George Gen, who lives on the Ardent fishing boat at Holmsgarth, Lerwick, previously admitted committing the offence between April 2007 and April 2013 at an address in the town’s Fort Road and elsewhere.
He failed to submit income tax self-assessment forms relating to £169,000 of income for his work as a fisherman – on which he should have paid £26,419 in tax to HMRC.
The 51 year old was given four months to put a repayment plan in place before being sentenced.
At Lerwick Sheriff Court on Wednesday, defence agent Tommy Allan said that the self-employed fisherman has been regularly paying back money since 1 April – a total of at least £6,000 so far.
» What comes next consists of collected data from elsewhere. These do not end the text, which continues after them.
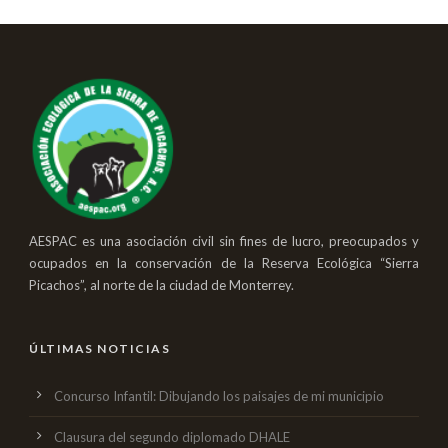
AESPAC es una asociación civil sin fines de lucro, preocupados y
ocupados en la conservación de la Reserva Ecológica “Sierra
Picachos”, al norte de la ciudad de Monterrey.
ÚLTIMAS NOTICIAS
Concurso Infantil: Dibujando los paisajes de mi municipio
Clausura del segundo diplomado DHALE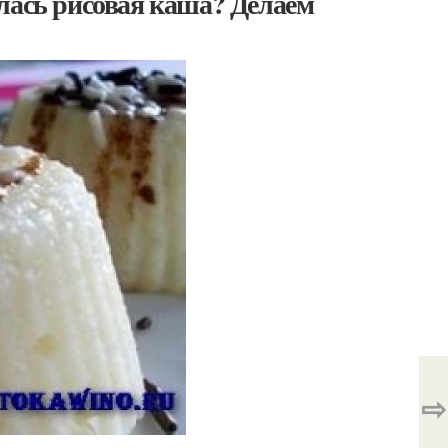
лась рисовая каша? Делаем
⇨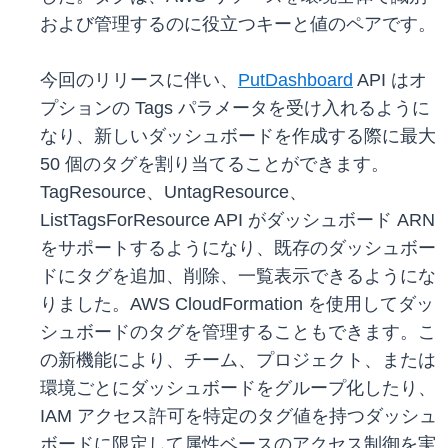
および管理するのに役立つキーと値のペアです。
今回のリリースに伴い、
PutDashboard
API はオ
プションの Tags パラメータを受け入れるように
なり、新しいダッシュボードを作成する際に最大
50 個のタグを割り当てることができます。
TagResource、UntagResource、
ListTagsForResource API がダッシュボード ARN
をサポートするようになり、既存のダッシュボー
ドにタグを追加、削除、一覧表示できるようにな
りました。AWS CloudFormation を使用してダッ
シュボードのタグを管理することもできます。こ
の新機能により、チーム、プロジェクト、または
環境ごとにダッシュボードをグループ化したり、
IAM アクセス許可を特定のタグ値を持つダッシュ
ボードに限定して属性ベースのアクセス制御を実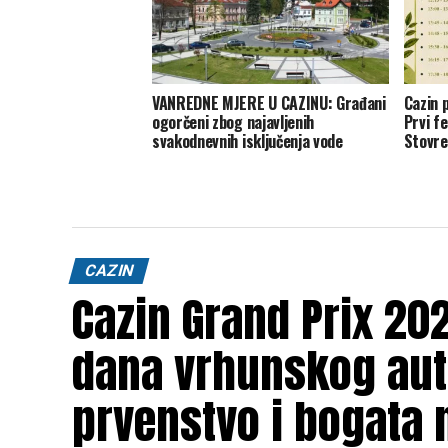
VANREDNE MJERE U CAZINU: Građani
Cazin 
ogorčeni zbog najavljenih
Prvi f
svakodnevnih isključenja vode
Stovre
CAZIN
Cazin Grand Prix 202
dana vrhunskog aut
prvenstvo i bogata 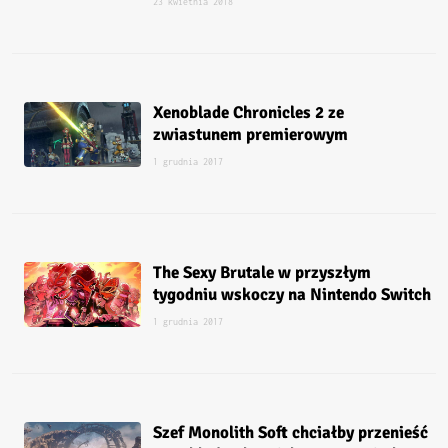
23 kwietnia 2018
Xenoblade Chronicles 2 ze
zwiastunem premierowym
1 grudnia 2017
The Sexy Brutale w przyszłym
tygodniu wskoczy na Nintendo Switch
1 grudnia 2017
Szef Monolith Soft chciałby przenieść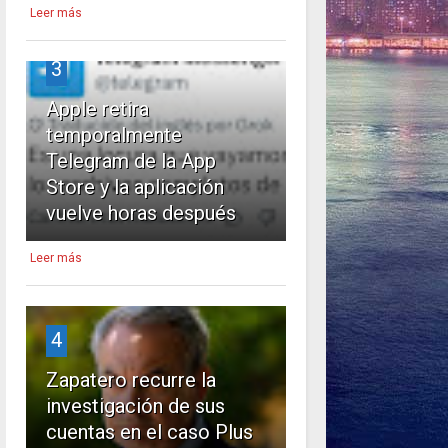
Leer más
3
Apple retira
temporalmente
Telegram de la App
Store y la aplicación
vuelve horas después
Leer más
4
Zapatero recurre la
investigación de sus
cuentas en el caso Plus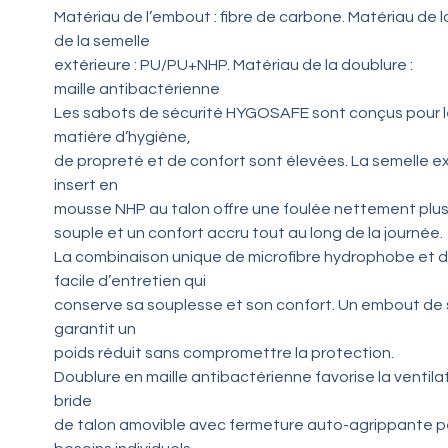
Matériau de l’embout : fibre de carbone. Matériau de l
de la semelle
extérieure : PU/PU+NHP. Matériau de la doublure :
maille antibactérienne
Les sabots de sécurité HYGOSAFE sont conçus pour l
matière d’hygiène,
de propreté et de confort sont élevées. La semelle 
insert en
mousse NHP au talon offre une foulée nettement plu
souple et un confort accru tout au long de la journée.
La combinaison unique de microfibre hydrophobe et d
facile d’entretien qui
conserve sa souplesse et son confort. Un embout de 
garantit un
poids réduit sans compromettre la protection.
Doublure en maille antibactérienne favorise la ventilat
bride
de talon amovible avec fermeture auto-agrippante pe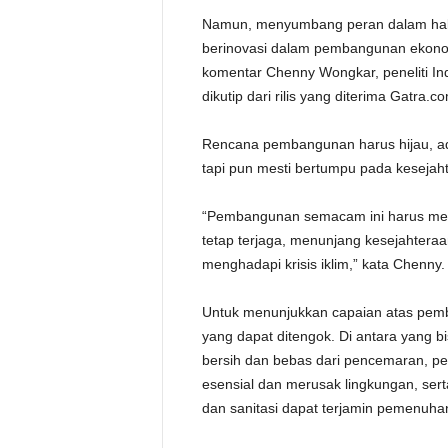
Namun, menyumbang peran dalam hal s
berinovasi dalam pembangunan ekonom
komentar Chenny Wongkar, peneliti Ind
dikutip dari rilis yang diterima Gatra.c
Rencana pembangunan harus hijau, ad
tapi pun mesti bertumpu pada kesejah
“Pembangunan semacam ini harus men
tetap terjaga, menunjang kesejahtera
menghadapi krisis iklim,” kata Chenny.
Untuk menunjukkan capaian atas pemb
yang dapat ditengok. Di antara yang b
bersih dan bebas dari pencemaran, p
esensial dan merusak lingkungan, sert
dan sanitasi dapat terjamin pemenuha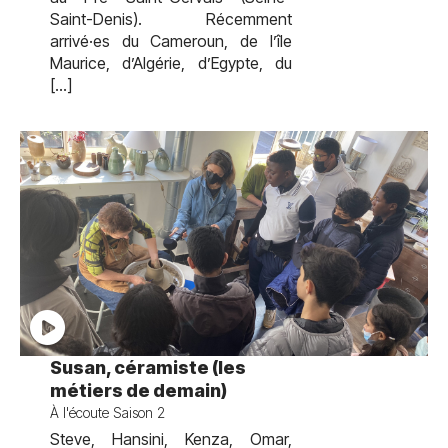
Saint-Denis). Récemment
arrivé·es du Cameroun, de l’île
Maurice, d’Algérie, d’Egypte, du
[…]
test
Susan, céramiste (les
métiers de demain)
À l'écoute Saison 2
Steve, Hansini, Kenza, Omar,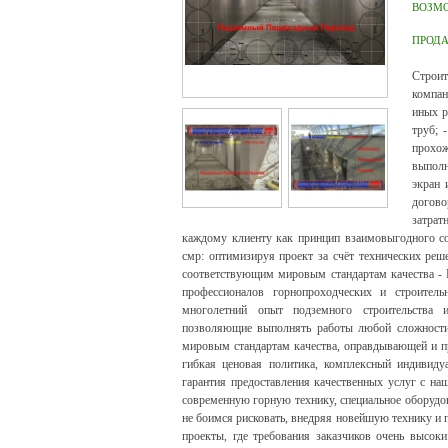
ВОЗМ
ПРОД
Строит
компан
иных р
труб; 
прохож
выполн
экран 
догово
затрат
каждому клиенту как принцип взаимовыгодного со
смр: оптимизируя проект за счёт технических реш
соответствующим мировым стандартам качества - 
профессионалов горнопроходческих и строител
многолетний опыт подземного строительства ин
позволяющие выполнять работы любой сложности 
мировым стандартам качества, оправдывающей и п
гибкая ценовая политика, комплексный индивиду
гарантия предоставления качественных услуг с на
современную горную технику, специальное оборудо
не боимся рисковать, внедряя новейшую технику и 
проекты, где требования заказчиков очень высок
However Allan suggested that HMRC “are not interested in collecting it”, with Gen now “building up considerable credit”.
Sheriff Philip Mann said that while benefit fraud would merit a jail term, this case was “differential” and did not mean a custodial sentence was inevitable.
He ultimately gave Gen 120 hours of unpaid work to complete within one year.
The sheriff added that the fisherman must report to the social work department whenever he returns to Shetland from a fishing trip in order to carry out the sentence.